You will notice that the first 7 lines of this 7888 line data file are displayed on the upper right side. The first thin =g to notice is that the data has 2 lines per match. The other thing to notice is that I have labelled some of the columns rather oddly. For example the match ID is actually called raceId and the players are called horse. This is to allow MySportsAI to make sense of the columns or identify the columns when it outputs its results. I may make some changes to MySportsAI in future to alleviate this oddity but for now its a minor distraction, nothing more.

On the left we can see that there are 3 columns that we may want to use as inuts to our model namely rank, rankDiff and sets. For Tennis fans these terms should be obvious but if you are new to Tennis Giraldo is ranked 57 and Mayer 28. The rankDiff column is simply the rank difference of a player to his opponent.

pinOdds are the pinnacle closing line odds for the players and the finPos column designates with a 1 or a 0 who won the match.
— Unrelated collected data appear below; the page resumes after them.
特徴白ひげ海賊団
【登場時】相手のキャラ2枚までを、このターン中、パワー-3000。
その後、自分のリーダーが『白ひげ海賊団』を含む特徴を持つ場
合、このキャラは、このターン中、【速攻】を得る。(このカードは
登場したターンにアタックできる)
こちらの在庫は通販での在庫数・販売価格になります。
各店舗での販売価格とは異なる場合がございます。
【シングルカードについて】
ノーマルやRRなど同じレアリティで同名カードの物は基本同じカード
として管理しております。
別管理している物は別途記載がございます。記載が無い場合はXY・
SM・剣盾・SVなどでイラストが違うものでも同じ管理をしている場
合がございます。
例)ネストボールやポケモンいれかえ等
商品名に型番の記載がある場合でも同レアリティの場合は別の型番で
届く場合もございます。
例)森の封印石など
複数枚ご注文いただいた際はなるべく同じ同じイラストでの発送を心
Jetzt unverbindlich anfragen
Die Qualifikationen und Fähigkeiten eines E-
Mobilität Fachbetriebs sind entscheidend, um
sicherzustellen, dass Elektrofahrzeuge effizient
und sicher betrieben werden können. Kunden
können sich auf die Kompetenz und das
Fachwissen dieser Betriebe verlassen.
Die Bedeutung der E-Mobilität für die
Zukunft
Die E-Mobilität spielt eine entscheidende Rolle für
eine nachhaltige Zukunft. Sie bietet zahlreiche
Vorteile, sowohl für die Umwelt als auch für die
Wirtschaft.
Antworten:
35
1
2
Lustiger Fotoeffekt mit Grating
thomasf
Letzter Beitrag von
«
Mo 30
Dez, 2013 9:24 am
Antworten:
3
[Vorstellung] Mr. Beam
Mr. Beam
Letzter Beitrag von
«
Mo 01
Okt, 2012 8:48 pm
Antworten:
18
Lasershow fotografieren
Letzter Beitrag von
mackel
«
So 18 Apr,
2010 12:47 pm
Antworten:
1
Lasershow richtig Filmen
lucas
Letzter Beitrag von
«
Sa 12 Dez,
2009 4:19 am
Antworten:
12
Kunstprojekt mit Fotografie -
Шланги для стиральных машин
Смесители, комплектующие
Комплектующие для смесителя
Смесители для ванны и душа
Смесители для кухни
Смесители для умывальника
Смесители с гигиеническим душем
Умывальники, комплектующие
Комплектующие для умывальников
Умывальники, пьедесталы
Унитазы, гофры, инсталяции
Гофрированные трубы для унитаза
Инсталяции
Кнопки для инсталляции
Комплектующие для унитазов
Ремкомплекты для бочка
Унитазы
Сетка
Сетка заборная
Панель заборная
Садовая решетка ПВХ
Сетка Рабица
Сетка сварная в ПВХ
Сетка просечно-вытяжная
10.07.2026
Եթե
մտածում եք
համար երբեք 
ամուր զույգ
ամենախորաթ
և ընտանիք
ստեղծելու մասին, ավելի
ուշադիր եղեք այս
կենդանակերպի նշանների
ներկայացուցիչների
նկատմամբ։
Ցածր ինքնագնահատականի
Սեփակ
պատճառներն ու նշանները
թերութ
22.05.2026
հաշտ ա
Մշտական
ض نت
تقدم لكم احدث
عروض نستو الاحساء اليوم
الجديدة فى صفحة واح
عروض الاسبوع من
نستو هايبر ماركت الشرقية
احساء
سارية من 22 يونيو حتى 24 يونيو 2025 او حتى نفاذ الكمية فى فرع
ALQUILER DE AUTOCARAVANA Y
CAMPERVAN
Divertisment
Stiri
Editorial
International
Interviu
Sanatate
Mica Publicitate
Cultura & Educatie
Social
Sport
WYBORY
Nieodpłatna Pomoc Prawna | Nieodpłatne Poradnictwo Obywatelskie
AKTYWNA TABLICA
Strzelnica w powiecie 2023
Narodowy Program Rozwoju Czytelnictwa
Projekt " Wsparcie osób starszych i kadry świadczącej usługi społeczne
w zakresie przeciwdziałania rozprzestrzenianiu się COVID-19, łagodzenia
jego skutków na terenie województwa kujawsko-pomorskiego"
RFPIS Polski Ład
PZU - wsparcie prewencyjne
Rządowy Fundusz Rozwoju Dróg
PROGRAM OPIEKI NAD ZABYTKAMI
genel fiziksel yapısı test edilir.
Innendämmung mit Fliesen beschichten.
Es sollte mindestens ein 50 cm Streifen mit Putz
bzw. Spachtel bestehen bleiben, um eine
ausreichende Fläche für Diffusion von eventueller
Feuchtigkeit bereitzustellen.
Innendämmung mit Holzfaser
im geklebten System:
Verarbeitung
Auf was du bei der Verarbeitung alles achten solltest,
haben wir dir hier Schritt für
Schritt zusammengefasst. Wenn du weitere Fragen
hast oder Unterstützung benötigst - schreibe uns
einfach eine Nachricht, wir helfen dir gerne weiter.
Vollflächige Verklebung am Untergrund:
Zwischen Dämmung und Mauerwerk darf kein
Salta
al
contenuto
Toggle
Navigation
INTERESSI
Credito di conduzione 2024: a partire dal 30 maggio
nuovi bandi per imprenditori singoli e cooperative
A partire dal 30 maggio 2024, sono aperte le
To the upper left I have made sure finPos and pinOdds are designated as the WinLose and Price features to be used by the model

There are a number of ML algorithms to choose from in the drop down list but I have chosen GBM.

Putting the cursor over a feature name or type will show on the lower right the frequency distribution or the win distribution respectively.

OK let us click ‘Run Model’ using rank and rankDiff as input features to produce the following window

The train/test window appears. I have not yet created any results or a model even but first I need to set certain parameters. I am telling MySportsAI to organise the ratings it produces in descending order. We are going to perform a train/test split which simply means train the model on 80% of the data and then test the model it creates on the remaining 20%. I am also telling it to replace any missing data with the median of the column it resides in and finally sum the probabilities it produces to 1 for a given match.

After clicking ‘run model’ in this window we get

We can see that the top rated player in each match made a loss of -23.15 whereas the second top lost -76.41. Backing to variable stakes (ie to win 1 point) lost you -10.3 on the top rated. rankDiff was the most important feature from the two features.

Clicking on Pearson from the top of the window produces

The correlation matrix confirms that rankDiff has a stronger correlation with finPos.

Would including the sets feature improve results ?

We have a slight improvement in the results although sets is the least important feature of the three.

MySportsAI allows you to then save the model so you can run it daily on data for todays matches.

This has been a brief overview of MySportsAI applied to Tennis. With more creative data it is possible to generate profit (see below)

If there is interest I may supply MySportsAI compatible Tennis data, but if you have data yourself and can manipulate data formats via code or Excel then you can plug in your own data.